» **Study text**:
Having that opportunity to work helps the clients feel better about themselves and provide a sense of accomplishment, as well, giving less space for steps backward in the recovery process.

“It’s great for people who have overcome addiction to be offered a second chance,” MTVS President Mike McKechnie said in a press release. “I’m excited to offer some of these people who are ready to get back to work some on-the-job training. I know that Mountaineer aims to prepare residents to function within society, so we’re happy to play a part in that.”

Haritens also is pleased with the environmental benefits of adding solar panels, part of his own personal convictions.

“Growing up in a Christian household, my mom always talked to me that as a good Christian, you take care of God’s earth,” Hartiens said. “This feels like that’s a part of that process, to take care of God’s creation. The other thing we were very much raised on is the importance of self-reliance.”

Twenty-five percent of the project’s cost is covered by the REAP grant from the USDA, which provides funds to rural small businesses and agricultural producers to support renewable energy sources.

The project will take place in two phases, the first of which will be completed in August, involving installation on the company’s main building. When the Women’s Center is completed, the second phase will including installing modules there.

MTVS is helping support local nonprofits by donating one solar panel to each project the business completes and completing installations for free through its Community Give Back project as solar energy continues to grow in the area.

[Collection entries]

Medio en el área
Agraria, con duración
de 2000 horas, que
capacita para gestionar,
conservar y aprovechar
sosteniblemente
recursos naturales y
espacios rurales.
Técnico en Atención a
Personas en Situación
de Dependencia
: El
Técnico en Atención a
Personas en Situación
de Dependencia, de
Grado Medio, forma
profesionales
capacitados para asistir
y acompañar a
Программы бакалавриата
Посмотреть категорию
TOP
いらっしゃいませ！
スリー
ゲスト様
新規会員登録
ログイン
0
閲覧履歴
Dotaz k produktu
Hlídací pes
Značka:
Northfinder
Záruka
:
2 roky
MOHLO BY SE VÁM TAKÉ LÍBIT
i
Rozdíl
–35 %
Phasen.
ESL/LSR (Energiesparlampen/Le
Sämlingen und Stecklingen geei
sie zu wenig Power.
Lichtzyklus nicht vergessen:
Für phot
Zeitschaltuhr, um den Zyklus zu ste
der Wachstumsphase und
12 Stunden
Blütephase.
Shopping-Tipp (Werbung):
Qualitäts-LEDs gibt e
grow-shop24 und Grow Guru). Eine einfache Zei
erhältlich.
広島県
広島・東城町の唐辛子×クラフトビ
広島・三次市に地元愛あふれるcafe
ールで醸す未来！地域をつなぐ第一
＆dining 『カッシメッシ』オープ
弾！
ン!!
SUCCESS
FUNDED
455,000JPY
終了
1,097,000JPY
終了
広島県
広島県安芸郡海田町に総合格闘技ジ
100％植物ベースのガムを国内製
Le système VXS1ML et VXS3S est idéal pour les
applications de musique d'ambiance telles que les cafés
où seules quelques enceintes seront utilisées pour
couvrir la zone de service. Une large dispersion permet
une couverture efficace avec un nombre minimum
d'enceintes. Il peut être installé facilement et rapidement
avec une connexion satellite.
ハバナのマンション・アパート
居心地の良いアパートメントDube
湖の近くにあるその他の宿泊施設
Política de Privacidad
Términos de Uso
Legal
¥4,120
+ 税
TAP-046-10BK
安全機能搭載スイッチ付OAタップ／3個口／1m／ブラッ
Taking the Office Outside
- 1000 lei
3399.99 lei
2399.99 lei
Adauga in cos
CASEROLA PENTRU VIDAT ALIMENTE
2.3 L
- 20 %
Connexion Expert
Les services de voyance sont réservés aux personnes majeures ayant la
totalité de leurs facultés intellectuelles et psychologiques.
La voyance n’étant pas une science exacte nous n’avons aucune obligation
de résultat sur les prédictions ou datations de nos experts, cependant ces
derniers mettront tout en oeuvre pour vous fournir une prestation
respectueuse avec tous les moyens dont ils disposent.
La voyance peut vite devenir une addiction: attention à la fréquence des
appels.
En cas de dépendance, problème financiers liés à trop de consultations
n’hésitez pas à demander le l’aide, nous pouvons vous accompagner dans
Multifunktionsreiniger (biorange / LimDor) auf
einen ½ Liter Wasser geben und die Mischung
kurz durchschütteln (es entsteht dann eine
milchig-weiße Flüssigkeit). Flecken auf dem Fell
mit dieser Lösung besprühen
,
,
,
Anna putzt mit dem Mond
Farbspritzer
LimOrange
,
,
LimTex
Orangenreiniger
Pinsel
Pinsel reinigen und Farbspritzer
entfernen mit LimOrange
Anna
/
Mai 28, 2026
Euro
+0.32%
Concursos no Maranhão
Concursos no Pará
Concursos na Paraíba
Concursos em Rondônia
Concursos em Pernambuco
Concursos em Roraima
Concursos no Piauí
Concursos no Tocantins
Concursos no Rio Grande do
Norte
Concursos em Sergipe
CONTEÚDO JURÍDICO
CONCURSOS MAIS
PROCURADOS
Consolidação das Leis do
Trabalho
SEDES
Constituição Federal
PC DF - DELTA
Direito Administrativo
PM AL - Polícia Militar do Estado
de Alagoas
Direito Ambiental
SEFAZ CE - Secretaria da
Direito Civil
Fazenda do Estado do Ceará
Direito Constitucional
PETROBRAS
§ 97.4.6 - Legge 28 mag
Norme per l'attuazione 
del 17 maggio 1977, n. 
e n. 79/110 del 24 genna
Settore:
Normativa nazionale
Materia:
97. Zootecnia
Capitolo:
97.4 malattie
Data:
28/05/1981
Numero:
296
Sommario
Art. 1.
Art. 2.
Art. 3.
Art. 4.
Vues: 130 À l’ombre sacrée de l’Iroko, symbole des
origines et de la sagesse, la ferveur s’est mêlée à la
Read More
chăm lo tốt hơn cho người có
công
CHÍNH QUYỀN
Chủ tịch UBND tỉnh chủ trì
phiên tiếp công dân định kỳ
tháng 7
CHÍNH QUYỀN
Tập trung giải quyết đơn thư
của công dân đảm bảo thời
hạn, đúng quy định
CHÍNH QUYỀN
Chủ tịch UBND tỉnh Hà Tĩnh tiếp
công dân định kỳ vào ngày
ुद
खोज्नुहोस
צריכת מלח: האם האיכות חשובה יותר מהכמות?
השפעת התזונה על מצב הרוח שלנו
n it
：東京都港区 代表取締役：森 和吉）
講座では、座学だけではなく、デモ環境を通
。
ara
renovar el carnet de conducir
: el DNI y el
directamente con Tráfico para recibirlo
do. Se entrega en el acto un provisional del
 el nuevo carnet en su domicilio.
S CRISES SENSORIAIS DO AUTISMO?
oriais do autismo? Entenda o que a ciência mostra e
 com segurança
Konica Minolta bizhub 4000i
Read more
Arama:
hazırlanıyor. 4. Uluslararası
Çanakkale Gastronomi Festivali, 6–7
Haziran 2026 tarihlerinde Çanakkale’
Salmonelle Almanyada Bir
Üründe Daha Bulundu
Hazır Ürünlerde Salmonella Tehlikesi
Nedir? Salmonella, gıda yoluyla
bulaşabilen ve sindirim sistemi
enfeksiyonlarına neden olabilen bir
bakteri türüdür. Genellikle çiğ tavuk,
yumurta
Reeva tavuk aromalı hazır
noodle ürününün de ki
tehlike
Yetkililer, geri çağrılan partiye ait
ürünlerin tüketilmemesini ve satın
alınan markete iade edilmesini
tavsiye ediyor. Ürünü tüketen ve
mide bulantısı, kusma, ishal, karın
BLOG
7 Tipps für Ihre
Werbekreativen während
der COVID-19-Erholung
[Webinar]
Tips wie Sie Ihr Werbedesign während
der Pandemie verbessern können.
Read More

» **Requirement**: Decide whether each statement agrees with the article on the solar installation project, answering yes or no and quoting the words of the article that settle it. (a) The REAP grant covers half of the project's cost. (b) The first phase involves installation on the company's main building. (c) MTVS donates one solar panel to each project it completes. This material was taken from a separate source.

» **Exercise solution**:
(a) No: "Twenty-five percent of the project’s cost is covered by the REAP grant from the USDA"
(b) Yes: "the first of which will be completed in August, involving installation on the company’s main building"
(c) Yes: "donating one solar panel to each project the business completes"